Just for info - this is what a normal, nude bullfrog looks like, so imagine it if you will:


Photo: A bullfrog in mid-jump

'Oh yes,' Kath had said casually,' those are Mrs Brennan's.' Mrs Brennan was one of the handful of Western expats in the city - a Kentucky lady whose husband was teaching at the agricultural college. The poor woman, presumably sent doo-lally by the life of a trailing spouse in a Southeast Asian backwater, had developed a hobby of catching bullfrogs, making clothes for them, training them, photographing them and then setting them free.

I had been to her house a couple of times - in fact she had been the first person I met. I had bumped into her in the city's first shopping mall (very like the one above) , a day after my arrival, wandering around and feeling lost. She took me to meet my contact at the university, gave me some tea and offered me the key to their video room, where they kept copies of Cheers and American films and where I would spend a number of happy hours in an air-conditioned place, touching base with my Westernness.

The photo of the river brings back another time with Kath, when we had gone on some boats with some of her students and Kath had split her trousers right up the back and we'd had to find all kinds of ways of preventing her from exposing herself to the boys.

A picture of the local buses reminds me of a terrible journey I took with a newly found Minangkabau friend, with very curly hair and a moony face, who took me with her to her home village over Eid. The seats on the coach were far too small for my massive Western frame and my friend had been sick all over me. Worse, the bus broke down and we were stuck at a truck stop for what seemed like an age (6 hours) while all manner of folk had stared prodded and poked at me, laughing at my pointy nose, thin lips and ghostly skin.

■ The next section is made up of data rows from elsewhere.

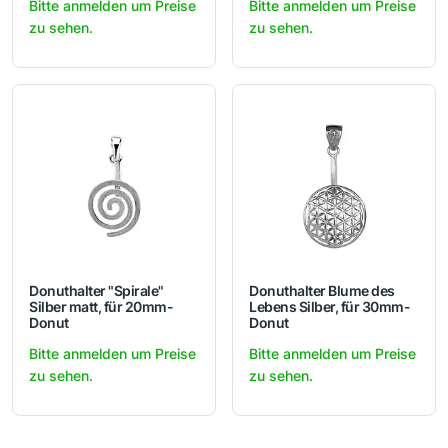
Bitte anmelden um Preise
Bitte anmelden um Preise
zu sehen.
zu sehen.
Donuthalter "Spirale"
Donuthalter Blume des
Silber matt, für 20mm-
Lebens Silber, für 30mm-
Donut
Donut
Bitte anmelden um Preise
Bitte anmelden um Preise
zu sehen.
zu sehen.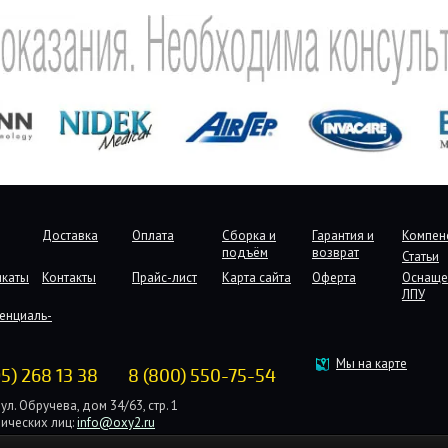
Доставка
Оплата
Сборка и
Гарантия и
Компен
подъём
возврат
Статьи
икаты
Контакты
Прайс-лист
Карта сайта
Оферта
Оснаще
ЛПУ
енциаль-
Мы на карте
95) 268 13 38
8 (800) 550-75-54
ул. Обручева, дом 34/63, стр. 1
ических лиц:
info@oxy2.ru
дических лиц:
b2b@oxy2.ru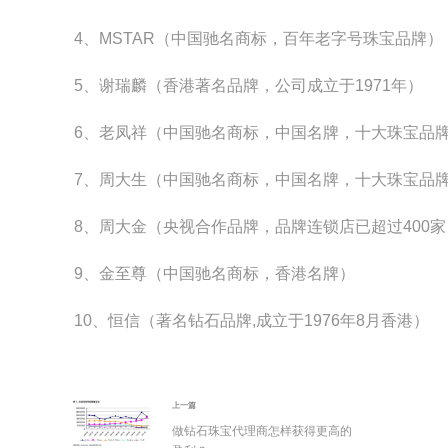
4、MSTAR（中国驰名商标，百年老字号珠宝品牌）
5、谢瑞麟（香港著名品牌，公司成立于1971年）
6、老凤祥（中国驰名商标，中国名牌，十大珠宝品
7、周大生（中国驰名商标，中国名牌，十大珠宝品
8、周大金（央视合作品牌，品牌连锁店已超过400家
9、金至尊（中国驰名商标，香港名牌）
10、恒信（著名钻石品牌,成立于1976年8月香港）
上一篇
做钻石珠宝代理商怎样获得更高的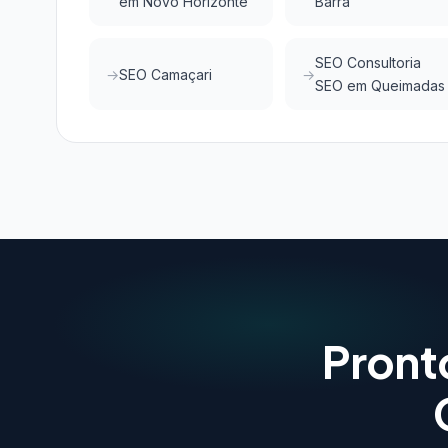
em Novo Horizonte
Barra
SEO Consultoria
SEO Camaçari
SEO em Queimadas
Pront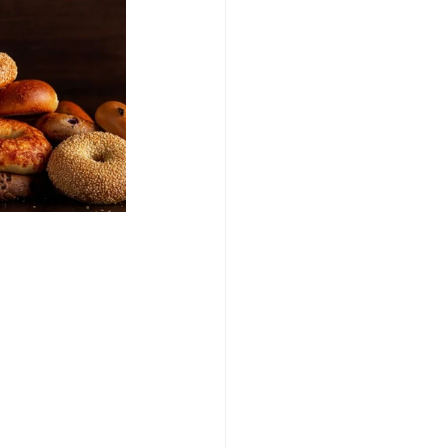
/여행지
-맛집/여행지
맛집/여행지
ks-맛집/여행지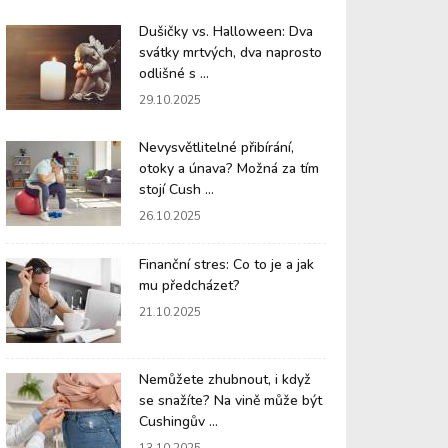
Dušičky vs. Halloween: Dva
svátky mrtvých, dva naprosto
odlišné s ...
29.10.2025
Nevysvětlitelné přibírání,
otoky a únava? Možná za tím
stojí Cush ...
26.10.2025
Finanční stres: Co to je a jak
mu předcházet?
21.10.2025
Nemůžete zhubnout, i když
se snažíte? Na vině může být
Cushingův ...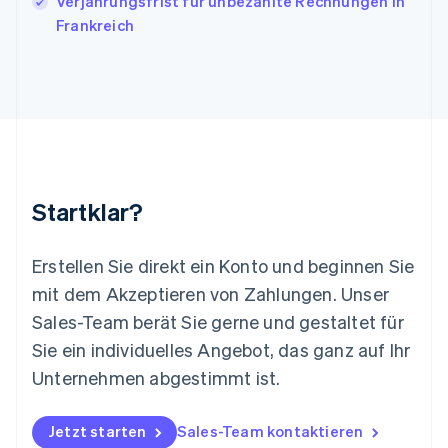
Verjährungsfrist für unbezahlte Rechnungen in
Deutsch
English
Litauen
Frankreich
English
Luxemburg
Français
Deutsch
English
Malaysia
English
简体中文
Malta
English
Mexiko
Startklar?
Español
English
Neuseeland
English
Erstellen Sie direkt ein Konto und beginnen Sie
Niederlande
mit dem Akzeptieren von Zahlungen. Unser
Nederlands
English
Norwegen
Sales-Team berät Sie gerne und gestaltet für
English
Sie ein individuelles Angebot, das ganz auf Ihr
Österreich
Deutsch
English
Unternehmen abgestimmt ist.
Polen
English
Portugal
Jetzt starten
Sales-Team kontaktieren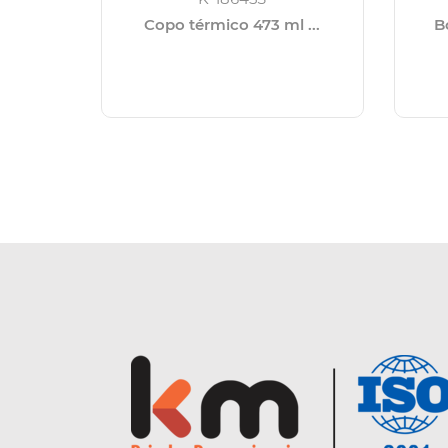
Copo térmico 473 ml ...
Bo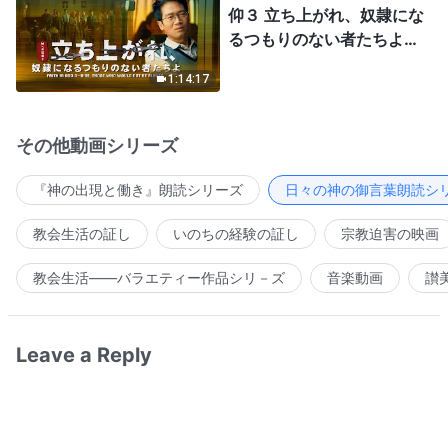
仰３ 立ち上がれ、奴隷にな
るつもりのない者たちよ」
日本語吹き替え
1:14:17
その他動画シリーズ
『神の出現と働き』朗読シリーズ
日々の神の御言葉朗読シ
教会生活の証し
いのちの経験の証し
宗教迫害の映画
教会生活――バラエティー作品シリ－ズ
音楽動画
讃
Leave a Reply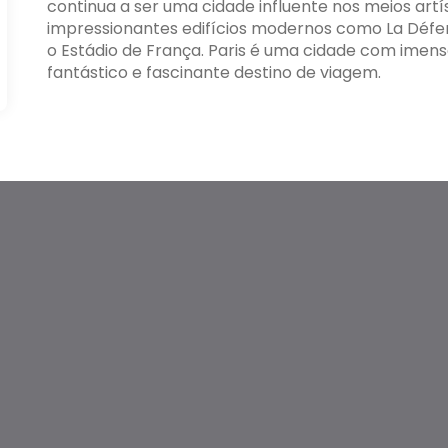
continua a ser uma cidade influente nos meios artís
impressionantes edifícios modernos como La Défen
o Estádio de França. Paris é uma cidade com imensa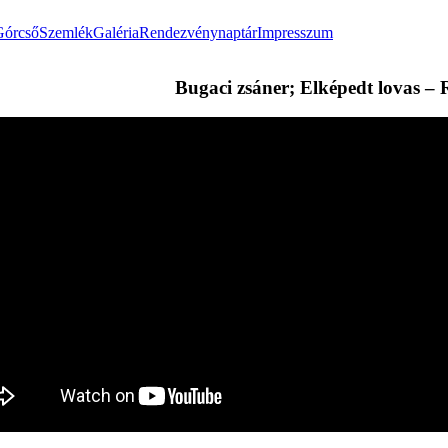
Górcső
Szemlék
Galéria
Rendezvénynaptár
Impresszum
Bugaci zsáner; Elképedt lovas – 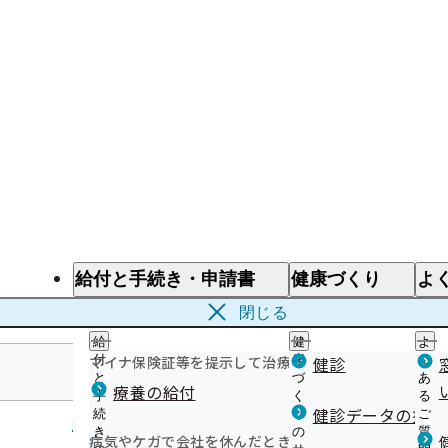
給付と手続き・申請書
健康づくり
よ
給付と手続き
健康づくり
よ
閉じる
給
健
よ
マイナ保険証等を提示して治療を受けるとき
付
康
健診
く
と
づ
あ
療養の給付
手
く
る
北海道支部
健診データの提供
続
り
ご
き
の
質
病気やケガで会社を休んだとき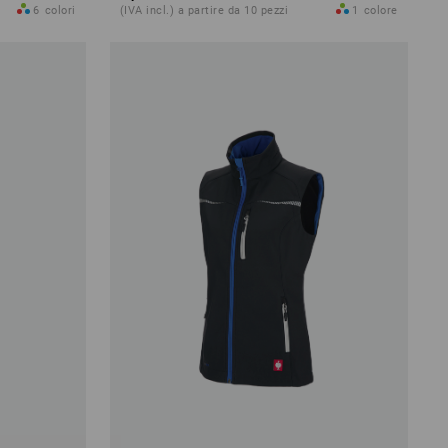
6
colori
(IVA incl.) a partire da 10 pezzi
1
colore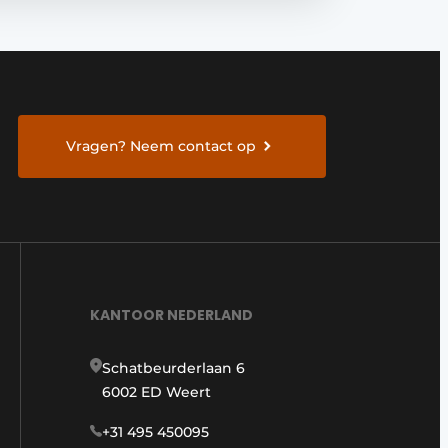
Vragen? Neem contact op
KANTOOR NEDERLAND
Schatbeurderlaan 6
6002 ED Weert
+31 495 450095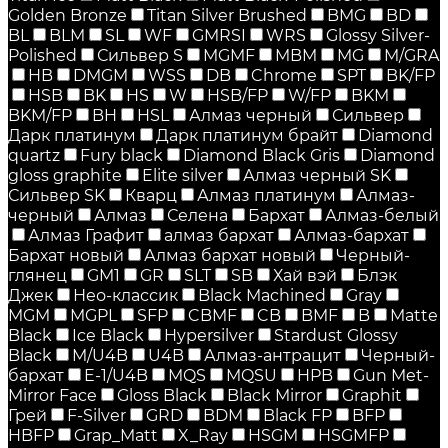
Golden Bronze
Titan Silver Brushed
BMG
BD
BL
BLM
SL
WF
GMRSI
WRS
Glossy Silver-
Polished
Сильвер S
MGMF
MBM
MG
M/GRA
HB
DMGM
WSS
DB
Chrome
SPT
BK/FP
HSB
BK
HS
W
HSB/FP
W/FP
BKM
BKM/FP
BH
HSL
Алмаз черный
Сильвер
Дарк платинум
Дарк платинум брайт
Diamond
quartz
Fury black
Diamond Black Gris
Diamond
gloss graphite
Elite silver
Алмаз черный SK
Сильвер SK
Кварц
Алмаз платинум
Алмаз-
черный
Алмаз
Селена
Бархат
Алмаз-белый
Алмаз Графит
алмаз бархат
Алмаз-бархат
Бархат новый
Алмаз бархат новый
Черный-
глянец
GM1
GR
SLT
SB
Хай вэй
Блэк
Джек
Нео-классик
Black Machined
Gray
MGM
MGPL
SFP
CBMF
CB
BMF
B
Matte
Black
Ice Black
Hypersilver
Stardust Glossy
Black
M/U4B
U4B
Алмаз-антрацит
Черный-
бархат
E-1/U4B
MQS
MQSU
HPB
Gun Met-
Mirror Face
Gloss Black
Black Mirror
Graphit
Грей
F-Silver
GRD
BDM
Black FP
BFP
HBFP
Grap_Matt
X_Ray
HSGM
HSGMFP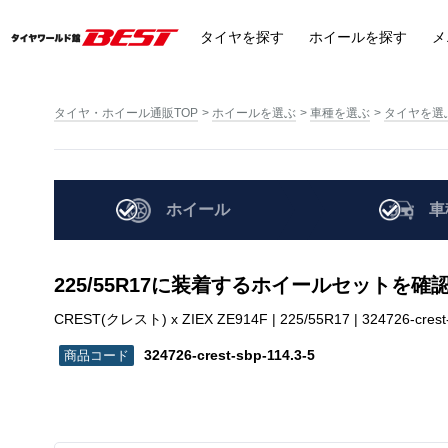
タイヤ
を探す
ホイール
を探す
メ
タイヤ・ホイール通販TOP
ホイールを選ぶ
車種を選ぶ
タイヤを選
ホイール
車
225/55R17に装着するホイールセットを確
CREST(クレスト) x ZIEX ZE914F | 225/55R17 | 324726-crest-
324726-crest-sbp-114.3-5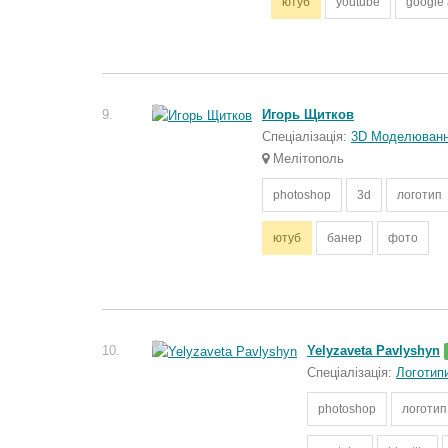
ютуб
youtube
google
9.
Игорь Щитков
Спеціалізація:
3D Моделюван
Мелітополь
photoshop
3d
логотип
ютуб
банер
фото
10.
Yelyzaveta Pavlyshyn
Спеціалізація:
Логотип
photoshop
логотип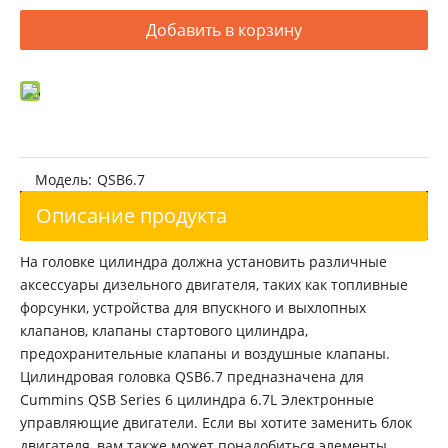
Блок цилиндров двигателя Cummins 6B5.9
Головка блока цилиндров Cummins 6B5.9 3966454
Добавить в корзину
Модель:
QSB6.7
Описание продукта
На головке цилиндра должна установить различные
аксессуары дизельного двигателя, таких как топливные
Головка блока цилиндров двигателя Cummins QSB3.9
Cummins 4B3.9 цилиндрический блок 3932012
форсунки, устройства для впускного и выхлопных
клапанов, клапаны стартового цилиндра,
предохранительные клапаны и воздушные клапаны.
Цилиндровая головка QSB6.7 предназначена для
Cummins QSB Series 6 цилиндра 6.7L Электронные
управляющие двигатели. Если вы хотите заменить блок
двигателя, вам также может понадобиться элементы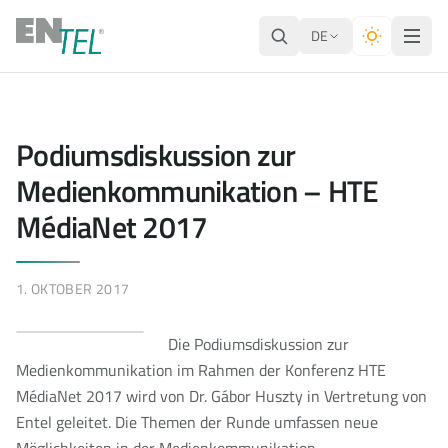
DE
Podiumsdiskussion zur
Medienkommunikation – HTE
MédiaNet 2017
1. OKTOBER 2017
Die Podiumsdiskussion zur
Medienkommunikation im Rahmen der Konferenz HTE
MédiaNet 2017 wird von Dr. Gábor Huszty in Vertretung von
Entel geleitet. Die Themen der Runde umfassen neue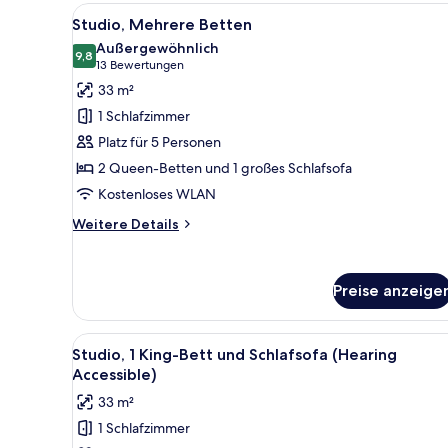
Bett
Alle
Ein Hotelzimmer mit Bett, ei
12
Studio, Mehrere Betten
Fotos
Außergewöhnlich
für
9,8
9,8 von 10
(13
13 Bewertungen
Studio,
Bewertungen)
33 m²
Mehrere
1 Schlafzimmer
Betten
Platz für 5 Personen
anzeigen
2 Queen-Betten und 1 großes Schlafsofa
Kostenloses WLAN
Weitere
Weitere Details
Details
für
Studio,
Preise anzeige
Mehrere
Betten
Alle
Eine moderne Küche mit Holzsc
7
Studio, 1 King-Bett und Schlafsofa (Hearing
Fotos
Accessible)
für
33 m²
Studio,
1 Schlafzimmer
1 King-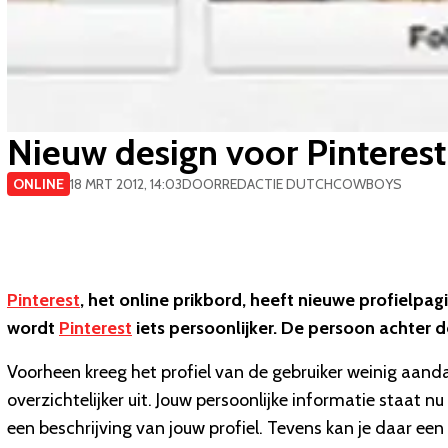
Nieuw design voor Pinterest
ONLINE
18 MRT 2012, 14:03
DOOR
REDACTIE DUTCHCOWBOYS
Pinterest
, het online prikbord, heeft nieuwe profielpa
wordt
Pinterest
iets persoonlijker. De persoon achter d
Voorheen kreeg het profiel van de gebruiker weinig aanda
overzichtelijker uit. Jouw persoonlijke informatie staat n
een beschrijving van jouw profiel. Tevens kan je daar een 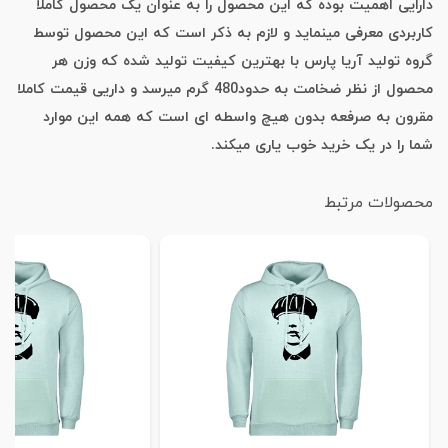
دارایی اهمیت بوده که این محصول را به عنوان یک محصول کاملا
کاربردی معرفی مینماید و لازم به ذکر است که این محصول توسط
گروه تولید آریا پارس با بهترین کیفیت تولید شده که وزن هر
محصول از نظر ضخامت به حدود480 گرم میرسد و داریی قیمت کاملا
مقرون به صرفعه بدون هیچ واسطه ای است که همه این موارد
شما را در یک خرید خوب یاری میکند.
محصولات مرتبط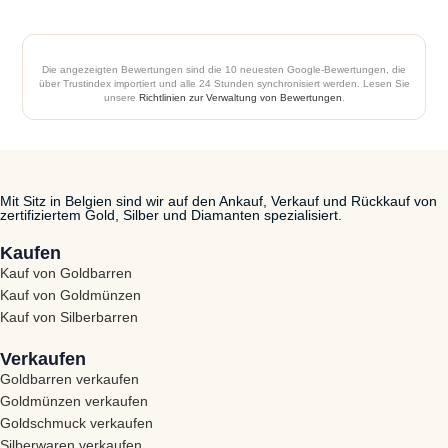
Die angezeigten Bewertungen sind die 10 neuesten Google-Bewertungen, die
über Trustindex importiert und alle 24 Stunden synchronisiert werden. Lesen Sie
unsere
Richtlinien zur Verwaltung von Bewertungen
.
Mit Sitz in Belgien sind wir auf den Ankauf, Verkauf und Rückkauf von
zertifiziertem Gold, Silber und Diamanten spezialisiert.
Kaufen
Kauf von Goldbarren
Kauf von Goldmünzen
Kauf von Silberbarren
Verkaufen
Goldbarren verkaufen
Goldmünzen verkaufen
Goldschmuck verkaufen
Silberwaren verkaufen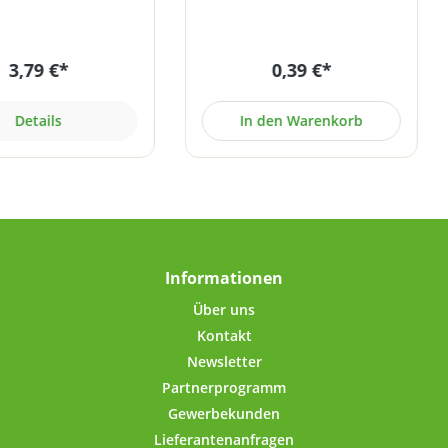
00% recyclefähig.Die
Flüssigkeiten. Der
 Möglichkeit für die
Dosierlöffel ist beidseitig
kene, licht- und
verwendbar. Eine Seite fasst
3,79 €*
0,39 €*
te Aufbewahrung von
1 ml, die andere Seite 2 ml.
sergänzungsmitteln
Material: PE Farbe: weiß
ulver, Extrakte,
Hergestellt unter
Details
In den Warenkorb
nosäuren, Whey-
Reinraumbedingungen und
ulver etc.). Die Dose
Einhaltung aller
sich aber auch ideal
pharmazeutischen Vorgaben
bewahrung trockener
entsprechend der GMP-
ttel wie Kaffee, Tee,
Richtlinie.
ucker, Reis usw.!Der
mit kurzem Gewinde
ässt sich ohne
Informationen
trengung öffnen und
ßen. Der umgerollte
Über uns
 eingespritzter PVC-
Kontakt
Dichtung im Deckel-
Newsletter
enrand sorgt für
Partnerprogramm
ten Verschluss. Dank
ebensmittelechten
Gewerbekunden
ng geht kein Aroma
Lieferantenanfragen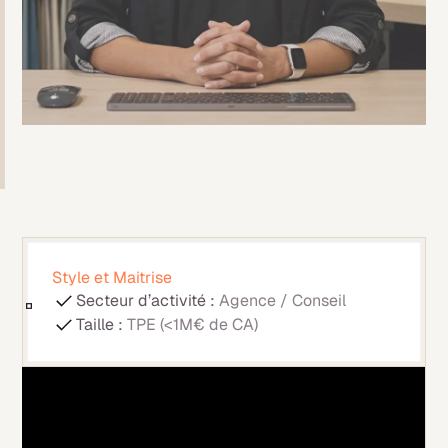
Style et Maitrise
Secteur d’activité :
Agence / Conseil
Taille :
TPE (<1M€ de CA)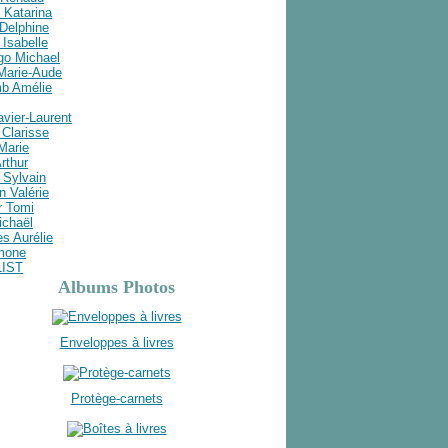
 Katarina
Delphine
Isabelle
go Michael
 Marie-Aude
b Amélie
avier-Laurent
Clarisse
 Marie
rthur
 Sylvain
n Valérie
r Tomi
ichaël
s Aurélie
imone
LIST
Albums Photos
Enveloppes à livres
Protège-carnets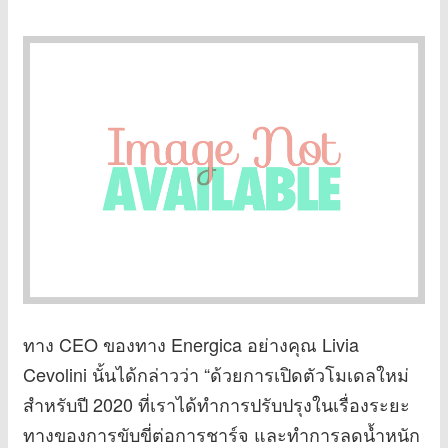
ทาง CEO ของทาง Energica อย่างคุณ Livia
Cevolini นั้นได้กล่าวว่า “ด้วยการเปิดตัวโมเดลใหม่
สำหรับปี 2020 ที่เราได้ทำการปรับปรุงในเรื่องระยะ
ทางของการขับขี่ต่อการชาร์จ และทำการลดน้ำหนัก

Lastly, a photo of the river Ogan reminds me of Ogan lane and the first family who took me into their home. I had a room to myself while the other girls shared. Four children, a niece and a Javanese boy, plus me and Mr and Mrs C made up the household. There was a chicken farm outside managed by Mrs C which stank to high heaven and contained a MADDENING cockerel who crowed ALL THE TIME. Inside, was the main sitting room with a fantastic faux waterfall as a centrepiece on one wall. Just by my room was the mandi (bathroom) with a tiled concrete square about three feet deep containing water and goldfish from which we washed ourselves using plastic scoops. The toilet was outdoors - a squat toilet into which I secretly smuggled tissues - I never got the hang of using water; it always ended up all over my knickers and dress.

I could go on and on - but perhaps that's enough for now.